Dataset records
>>>
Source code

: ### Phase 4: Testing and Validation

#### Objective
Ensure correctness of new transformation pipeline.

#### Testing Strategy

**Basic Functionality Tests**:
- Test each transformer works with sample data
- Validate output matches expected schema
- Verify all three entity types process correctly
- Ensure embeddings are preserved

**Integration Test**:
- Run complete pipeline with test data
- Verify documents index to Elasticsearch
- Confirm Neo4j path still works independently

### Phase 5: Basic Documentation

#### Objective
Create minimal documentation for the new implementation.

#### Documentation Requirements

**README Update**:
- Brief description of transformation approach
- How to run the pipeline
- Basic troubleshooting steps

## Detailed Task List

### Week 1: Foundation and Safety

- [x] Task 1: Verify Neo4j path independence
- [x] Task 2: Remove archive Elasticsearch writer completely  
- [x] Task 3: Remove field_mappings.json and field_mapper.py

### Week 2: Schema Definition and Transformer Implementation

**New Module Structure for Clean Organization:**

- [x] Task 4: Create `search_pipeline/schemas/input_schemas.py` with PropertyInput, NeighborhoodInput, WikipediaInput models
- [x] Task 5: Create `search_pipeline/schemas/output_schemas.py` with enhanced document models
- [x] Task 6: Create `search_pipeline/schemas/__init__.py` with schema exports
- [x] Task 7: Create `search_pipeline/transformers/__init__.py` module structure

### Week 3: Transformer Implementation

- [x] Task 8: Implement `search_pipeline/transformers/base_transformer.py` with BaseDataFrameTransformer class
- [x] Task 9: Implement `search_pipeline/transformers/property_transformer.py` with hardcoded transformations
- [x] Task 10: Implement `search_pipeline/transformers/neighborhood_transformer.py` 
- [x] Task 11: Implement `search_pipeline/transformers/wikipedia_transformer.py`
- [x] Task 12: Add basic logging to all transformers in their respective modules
<<<
» **Exercise objective**: Write out the source text of every entry above, character for character, with no changes.

» **Response box**:
Source code

: ### Phase 4: Testing and Validation

#### Objective
Ensure correctness of new transformation pipeline.

#### Testing Strategy

**Basic Functionality Tests**:
- Test each transformer works with sample data
- Validate output matches expected schema
- Verify all three entity types process correctly
- Ensure embeddings are preserved

**Integration Test**:
- Run complete pipeline with test data
- Verify documents index to Elasticsearch
- Confirm Neo4j path still works independently

### Phase 5: Basic Documentation

#### Objective
Create minimal documentation for the new implementation.

#### Documentation Requirements

**README Update**:
- Brief description of transformation approach
- How to run the pipeline
- Basic troubleshooting steps

## Detailed Task List

### Week 1: Foundation and Safety

- [x] Task 1: Verify Neo4j path independence
- [x] Task 2: Remove archive Elasticsearch writer completely  
- [x] Task 3: Remove field_mappings.json and field_mapper.py

### Week 2: Schema Definition and Transformer Implementation

**New Module Structure for Clean Organization:**

- [x] Task 4: Create `search_pipeline/schemas/input_schemas.py` with PropertyInput, NeighborhoodInput, WikipediaInput models
- [x] Task 5: Create `search_pipeline/schemas/output_schemas.py` with enhanced document models
- [x] Task 6: Create `search_pipeline/schemas/__init__.py` with schema exports
- [x] Task 7: Create `search_pipeline/transformers/__init__.py` module structure

### Week 3: Transformer Implementation

- [x] Task 8: Implement `search_pipeline/transformers/base_transformer.py` with BaseDataFrameTransformer class
- [x] Task 9: Implement `search_pipeline/transformers/property_transformer.py` with hardcoded transformations
- [x] Task 10: Implement `search_pipeline/transformers/neighborhood_transformer.py` 
- [x] Task 11: Implement `search_pipeline/transformers/wikipedia_transformer.py`
- [x] Task 12: Add basic logging to all transformers in their respective modules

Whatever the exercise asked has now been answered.